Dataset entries
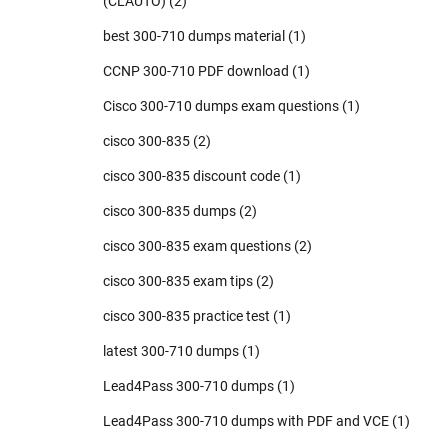
(CLAUTO)
(2)
best 300-710 dumps material
(1)
CCNP 300-710 PDF download
(1)
Cisco 300-710 dumps exam questions
(1)
cisco 300-835
(2)
cisco 300-835 discount code
(1)
cisco 300-835 dumps
(2)
cisco 300-835 exam questions
(2)
cisco 300-835 exam tips
(2)
cisco 300-835 practice test
(1)
latest 300-710 dumps
(1)
Lead4Pass 300-710 dumps
(1)
Lead4Pass 300-710 dumps with PDF and VCE
(1)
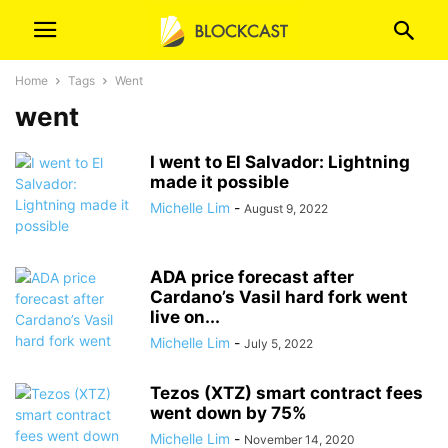
Home
Tags
Went
went
I went to El Salvador: Lightning
made it possible
Michelle Lim
-
August 9, 2022
ADA price forecast after
Cardano’s Vasil hard fork went
live on...
Michelle Lim
-
July 5, 2022
Tezos (XTZ) smart contract fees
went down by 75%
Michelle Lim
-
November 14, 2020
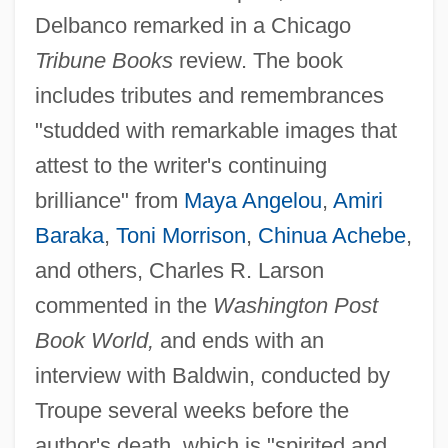
Delbanco remarked in a Chicago
Tribune Books
review. The book
includes tributes and remembrances
"studded with remarkable images that
attest to the writer's continuing
brilliance" from
Maya Angelou
,
Amiri
Baraka
,
Toni Morrison
,
Chinua Achebe
,
and others, Charles R. Larson
commented in the
Washington Post
Book World,
and ends with an
interview with Baldwin, conducted by
Troupe several weeks before the
author's death, which is "spirited and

> EXERCISE GOAL
State how many lines of the listing above contain the word "with". Give only the number.

> RESPONSE FOR THIS EXERCISE
4